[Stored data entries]
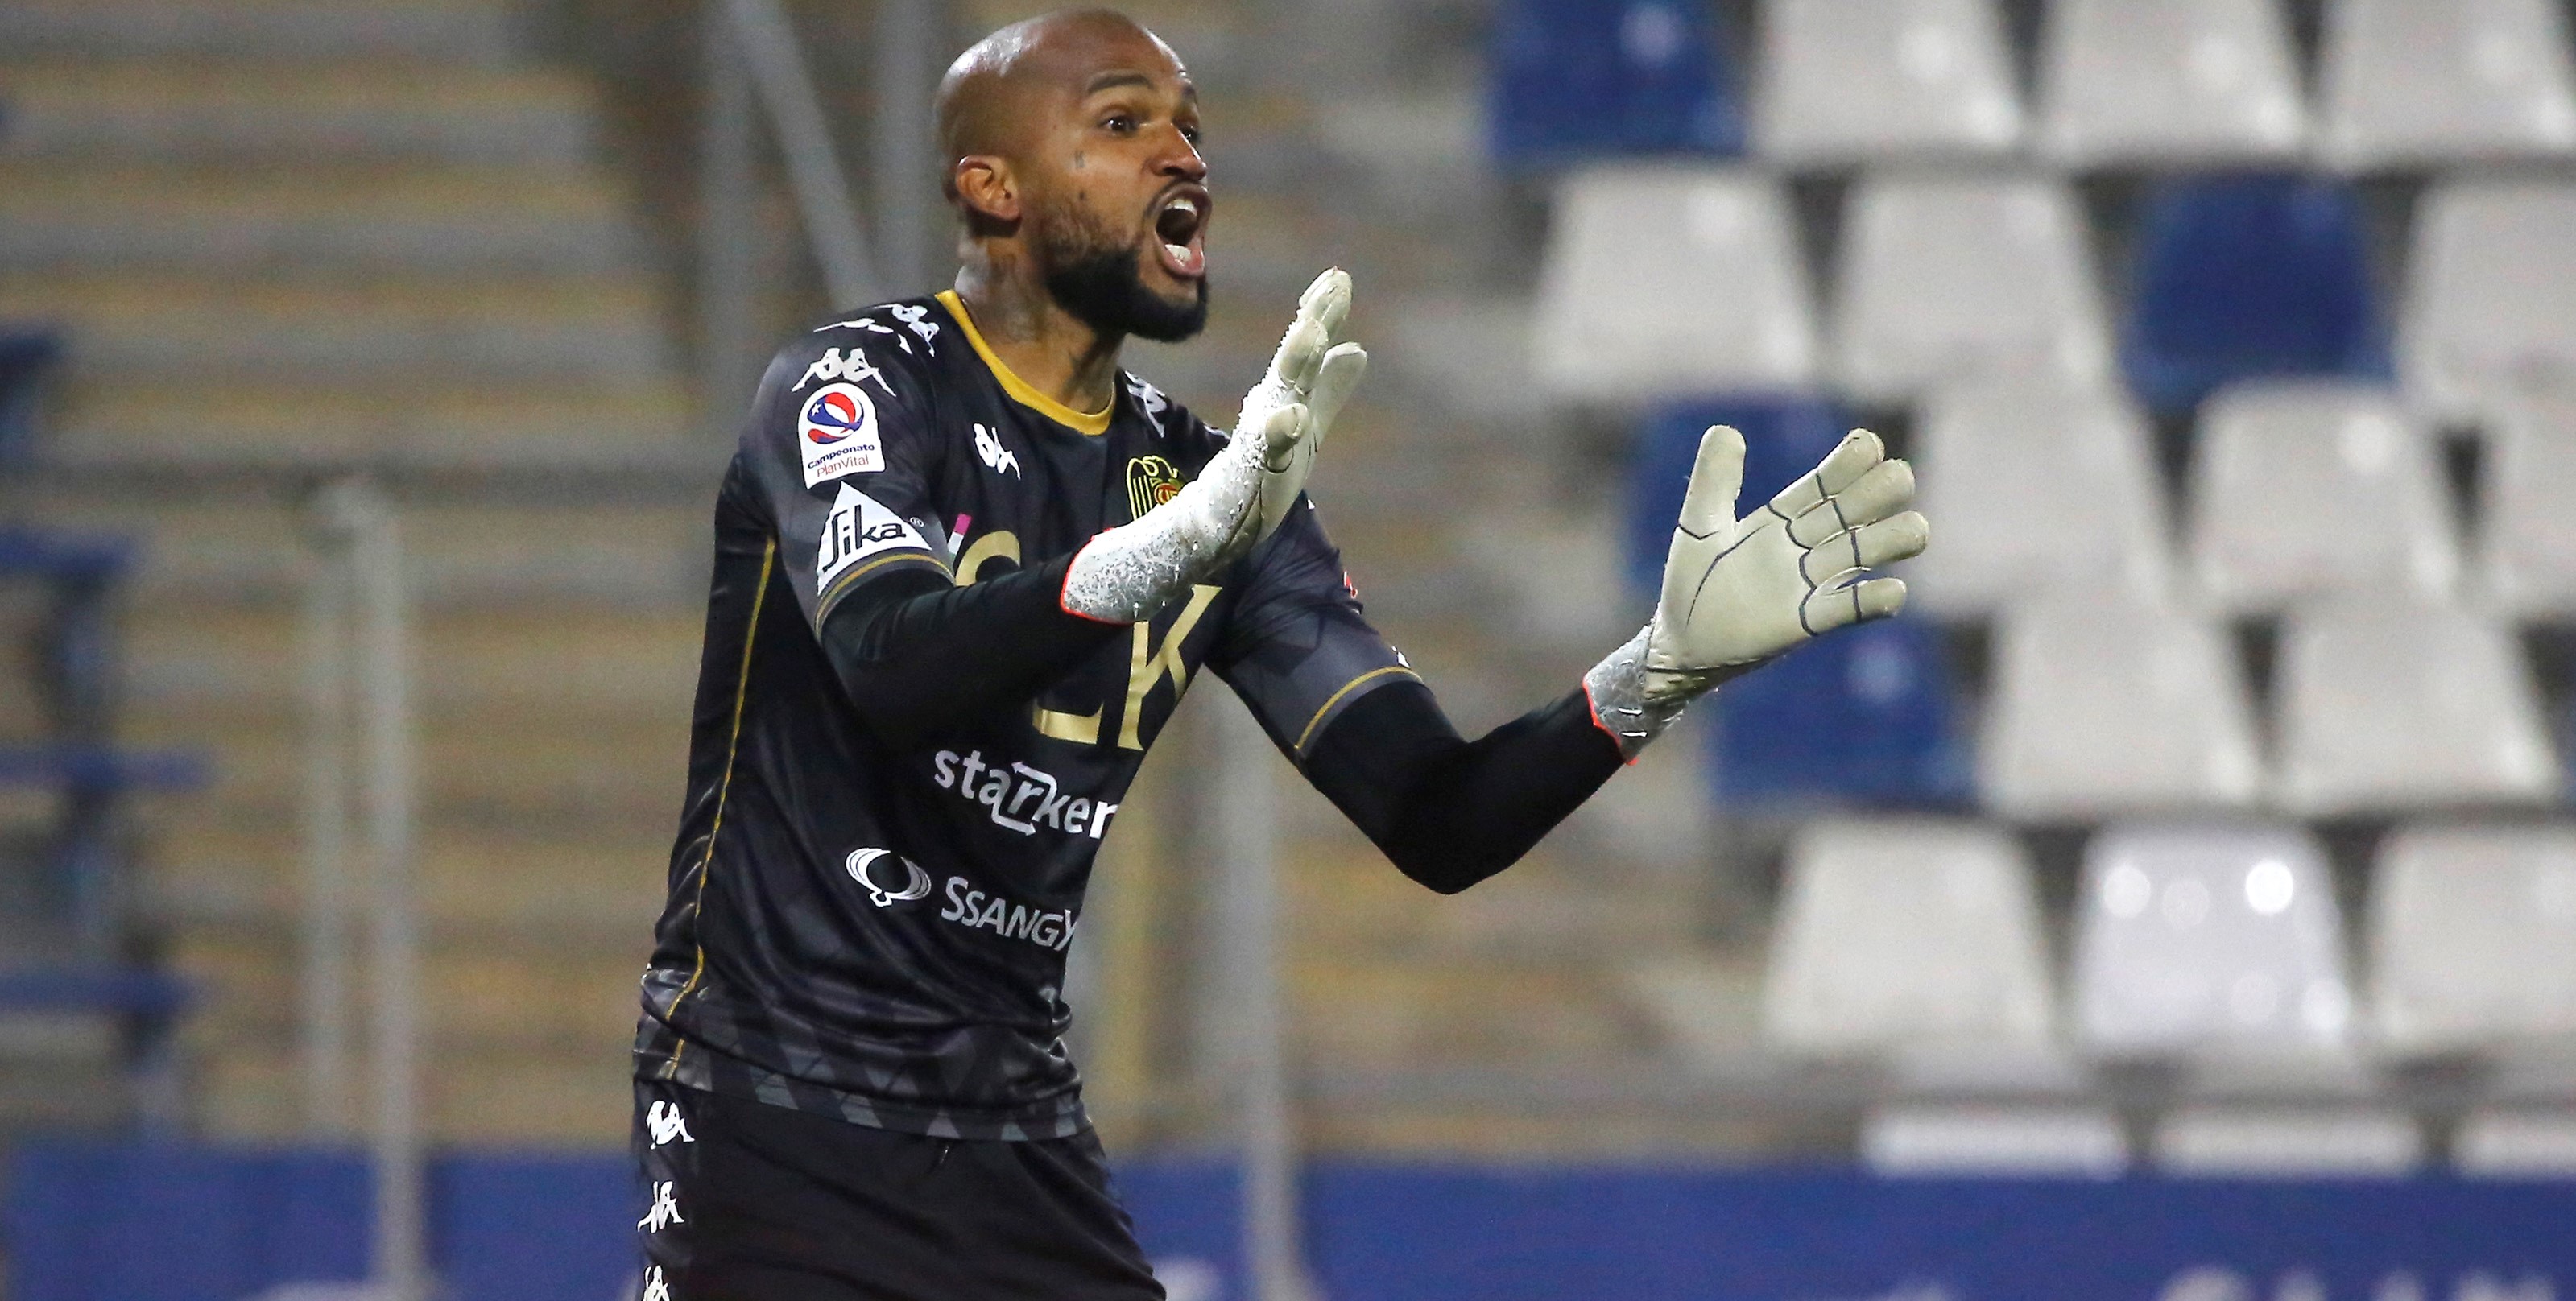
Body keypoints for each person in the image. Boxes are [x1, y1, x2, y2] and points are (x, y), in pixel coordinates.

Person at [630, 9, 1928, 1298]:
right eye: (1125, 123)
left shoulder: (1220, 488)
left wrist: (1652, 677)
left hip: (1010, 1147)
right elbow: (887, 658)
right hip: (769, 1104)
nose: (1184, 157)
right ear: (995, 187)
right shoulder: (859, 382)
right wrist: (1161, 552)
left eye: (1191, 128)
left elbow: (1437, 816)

## Aim of the exercise
If the word "right" is on a line above, return that line.

## Written response
right eye: (1125, 123)
right elbow: (887, 658)
right hip: (769, 1104)
right ear: (995, 187)
right shoulder: (859, 382)
right wrist: (1161, 552)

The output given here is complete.